Entries provided START

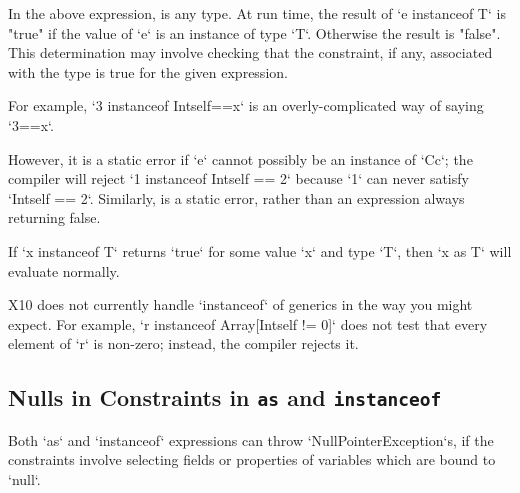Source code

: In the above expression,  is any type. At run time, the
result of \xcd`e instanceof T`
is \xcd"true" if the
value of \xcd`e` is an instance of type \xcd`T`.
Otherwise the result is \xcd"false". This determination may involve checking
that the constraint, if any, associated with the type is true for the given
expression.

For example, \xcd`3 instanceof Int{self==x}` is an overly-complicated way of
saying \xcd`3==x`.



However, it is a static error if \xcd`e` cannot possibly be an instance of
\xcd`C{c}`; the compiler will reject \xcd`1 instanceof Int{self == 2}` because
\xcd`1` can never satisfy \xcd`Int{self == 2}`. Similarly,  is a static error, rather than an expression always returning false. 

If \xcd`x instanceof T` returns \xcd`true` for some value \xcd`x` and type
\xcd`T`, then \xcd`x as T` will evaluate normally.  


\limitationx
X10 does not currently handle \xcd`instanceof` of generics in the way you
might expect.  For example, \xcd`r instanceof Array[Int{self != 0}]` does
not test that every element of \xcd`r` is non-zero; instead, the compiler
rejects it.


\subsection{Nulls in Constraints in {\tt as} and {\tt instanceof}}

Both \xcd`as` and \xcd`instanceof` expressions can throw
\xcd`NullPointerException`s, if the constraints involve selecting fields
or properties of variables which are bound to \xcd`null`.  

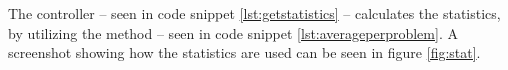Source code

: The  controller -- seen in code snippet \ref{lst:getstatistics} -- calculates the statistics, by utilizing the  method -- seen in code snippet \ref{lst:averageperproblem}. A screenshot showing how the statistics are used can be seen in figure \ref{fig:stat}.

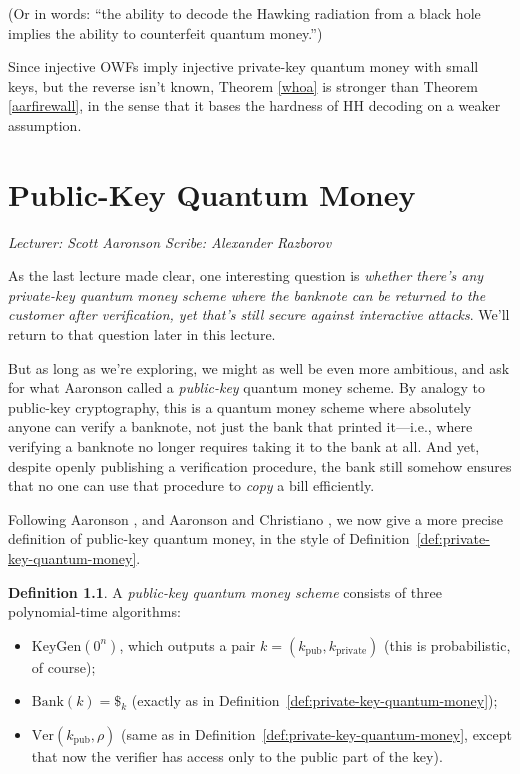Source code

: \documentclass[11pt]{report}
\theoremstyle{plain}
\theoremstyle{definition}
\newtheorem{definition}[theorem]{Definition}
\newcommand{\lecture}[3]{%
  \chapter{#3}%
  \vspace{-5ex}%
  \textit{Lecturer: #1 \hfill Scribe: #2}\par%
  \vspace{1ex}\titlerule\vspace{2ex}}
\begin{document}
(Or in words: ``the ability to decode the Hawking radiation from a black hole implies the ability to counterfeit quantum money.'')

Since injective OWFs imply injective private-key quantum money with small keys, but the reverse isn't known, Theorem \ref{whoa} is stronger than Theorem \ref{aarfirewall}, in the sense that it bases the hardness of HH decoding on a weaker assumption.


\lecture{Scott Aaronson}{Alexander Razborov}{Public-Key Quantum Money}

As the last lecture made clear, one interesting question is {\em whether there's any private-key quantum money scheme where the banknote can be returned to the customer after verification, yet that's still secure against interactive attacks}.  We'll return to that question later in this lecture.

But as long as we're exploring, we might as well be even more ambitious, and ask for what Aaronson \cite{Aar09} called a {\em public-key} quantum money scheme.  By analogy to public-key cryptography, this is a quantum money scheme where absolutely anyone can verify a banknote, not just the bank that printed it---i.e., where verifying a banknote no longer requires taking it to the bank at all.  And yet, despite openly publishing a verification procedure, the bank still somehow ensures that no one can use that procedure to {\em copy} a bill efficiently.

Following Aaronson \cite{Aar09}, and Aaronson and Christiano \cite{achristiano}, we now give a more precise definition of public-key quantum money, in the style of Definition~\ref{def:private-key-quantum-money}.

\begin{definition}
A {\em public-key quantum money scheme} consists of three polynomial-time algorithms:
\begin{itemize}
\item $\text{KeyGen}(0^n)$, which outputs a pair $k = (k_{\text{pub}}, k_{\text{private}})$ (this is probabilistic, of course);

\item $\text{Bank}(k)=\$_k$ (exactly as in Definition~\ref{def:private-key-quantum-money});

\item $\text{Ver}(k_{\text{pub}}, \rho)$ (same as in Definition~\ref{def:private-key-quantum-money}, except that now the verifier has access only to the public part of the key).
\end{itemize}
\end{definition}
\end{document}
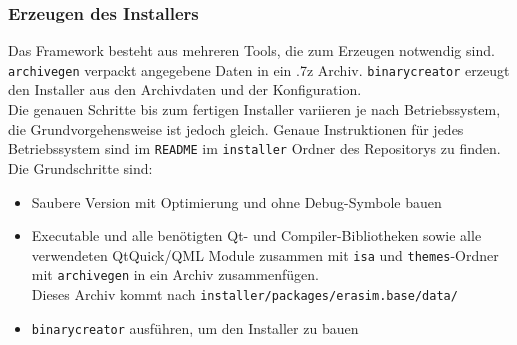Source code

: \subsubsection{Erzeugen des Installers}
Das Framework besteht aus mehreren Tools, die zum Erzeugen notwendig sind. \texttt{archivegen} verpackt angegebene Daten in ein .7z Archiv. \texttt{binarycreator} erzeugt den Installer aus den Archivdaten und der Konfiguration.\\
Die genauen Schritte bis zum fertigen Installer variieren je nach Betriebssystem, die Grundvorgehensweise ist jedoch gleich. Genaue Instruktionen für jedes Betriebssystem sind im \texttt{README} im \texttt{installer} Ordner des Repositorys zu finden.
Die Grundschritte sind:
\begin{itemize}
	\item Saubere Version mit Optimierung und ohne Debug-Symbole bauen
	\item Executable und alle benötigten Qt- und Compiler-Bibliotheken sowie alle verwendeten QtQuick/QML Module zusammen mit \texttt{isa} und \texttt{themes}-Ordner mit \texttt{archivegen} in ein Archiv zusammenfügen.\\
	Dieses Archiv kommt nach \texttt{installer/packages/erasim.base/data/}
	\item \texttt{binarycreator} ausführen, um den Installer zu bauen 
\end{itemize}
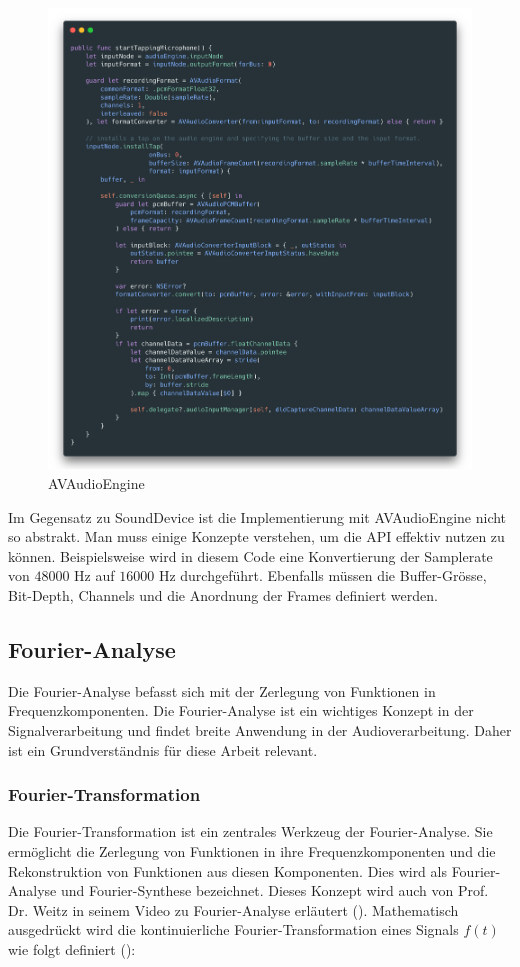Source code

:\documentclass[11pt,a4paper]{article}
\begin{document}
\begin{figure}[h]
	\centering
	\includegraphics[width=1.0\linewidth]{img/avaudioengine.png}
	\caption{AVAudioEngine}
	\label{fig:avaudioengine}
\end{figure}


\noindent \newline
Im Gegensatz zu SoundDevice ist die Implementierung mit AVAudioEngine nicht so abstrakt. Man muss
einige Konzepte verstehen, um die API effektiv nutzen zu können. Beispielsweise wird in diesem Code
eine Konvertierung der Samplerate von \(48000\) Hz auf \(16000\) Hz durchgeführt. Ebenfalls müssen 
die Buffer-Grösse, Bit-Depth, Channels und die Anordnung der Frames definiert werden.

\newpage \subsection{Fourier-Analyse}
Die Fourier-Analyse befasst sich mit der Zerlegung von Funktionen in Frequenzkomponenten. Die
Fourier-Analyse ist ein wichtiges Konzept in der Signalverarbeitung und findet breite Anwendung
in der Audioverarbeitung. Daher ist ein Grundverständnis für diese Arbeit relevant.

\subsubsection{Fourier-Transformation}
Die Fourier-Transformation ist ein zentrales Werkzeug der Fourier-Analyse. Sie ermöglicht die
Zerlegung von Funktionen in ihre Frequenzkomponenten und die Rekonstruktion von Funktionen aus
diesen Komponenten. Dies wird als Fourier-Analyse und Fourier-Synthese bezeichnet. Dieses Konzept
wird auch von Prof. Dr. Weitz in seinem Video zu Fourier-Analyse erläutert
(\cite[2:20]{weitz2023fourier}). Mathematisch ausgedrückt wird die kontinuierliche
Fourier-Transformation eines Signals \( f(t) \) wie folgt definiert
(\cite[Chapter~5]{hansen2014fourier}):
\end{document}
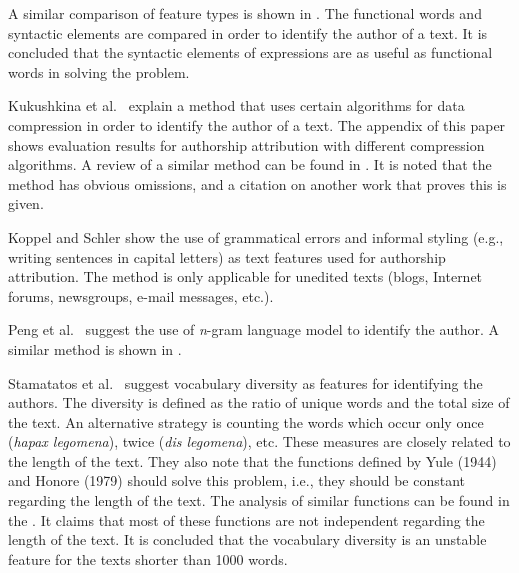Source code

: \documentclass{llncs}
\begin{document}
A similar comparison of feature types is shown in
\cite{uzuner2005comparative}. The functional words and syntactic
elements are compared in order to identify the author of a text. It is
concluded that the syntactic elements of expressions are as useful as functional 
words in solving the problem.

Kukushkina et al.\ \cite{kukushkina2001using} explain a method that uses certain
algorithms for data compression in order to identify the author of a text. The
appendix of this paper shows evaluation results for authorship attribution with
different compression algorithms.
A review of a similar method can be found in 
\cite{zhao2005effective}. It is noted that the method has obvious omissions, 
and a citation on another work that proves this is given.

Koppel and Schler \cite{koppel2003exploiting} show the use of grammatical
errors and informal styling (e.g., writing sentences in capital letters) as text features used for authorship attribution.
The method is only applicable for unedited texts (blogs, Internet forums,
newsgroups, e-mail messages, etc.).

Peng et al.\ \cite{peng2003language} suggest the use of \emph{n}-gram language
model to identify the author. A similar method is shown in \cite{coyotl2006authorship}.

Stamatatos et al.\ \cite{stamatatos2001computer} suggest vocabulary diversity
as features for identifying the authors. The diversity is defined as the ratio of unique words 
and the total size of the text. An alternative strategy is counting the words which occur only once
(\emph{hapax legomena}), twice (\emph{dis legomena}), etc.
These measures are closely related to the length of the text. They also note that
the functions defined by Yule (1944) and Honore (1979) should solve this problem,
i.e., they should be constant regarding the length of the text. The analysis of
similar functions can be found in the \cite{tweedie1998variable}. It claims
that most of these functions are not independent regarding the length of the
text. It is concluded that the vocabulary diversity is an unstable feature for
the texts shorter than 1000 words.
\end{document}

Entries provided END

__Exercise instructions__. Return only the lines from the start of the data through the line that contains "rejects it.", please, copying them exactly and omitting all pictures.

__Your solution__.
Source code

: In the above expression,  is any type. At run time, the
result of \xcd`e instanceof T`
is \xcd"true" if the
value of \xcd`e` is an instance of type \xcd`T`.
Otherwise the result is \xcd"false". This determination may involve checking
that the constraint, if any, associated with the type is true for the given
expression.

For example, \xcd`3 instanceof Int{self==x}` is an overly-complicated way of
saying \xcd`3==x`.



However, it is a static error if \xcd`e` cannot possibly be an instance of
\xcd`C{c}`; the compiler will reject \xcd`1 instanceof Int{self == 2}` because
\xcd`1` can never satisfy \xcd`Int{self == 2}`. Similarly,  is a static error, rather than an expression always returning false. 

If \xcd`x instanceof T` returns \xcd`true` for some value \xcd`x` and type
\xcd`T`, then \xcd`x as T` will evaluate normally.  


\limitationx
X10 does not currently handle \xcd`instanceof` of generics in the way you
might expect.  For example, \xcd`r instanceof Array[Int{self != 0}]` does
not test that every element of \xcd`r` is non-zero; instead, the compiler
rejects it.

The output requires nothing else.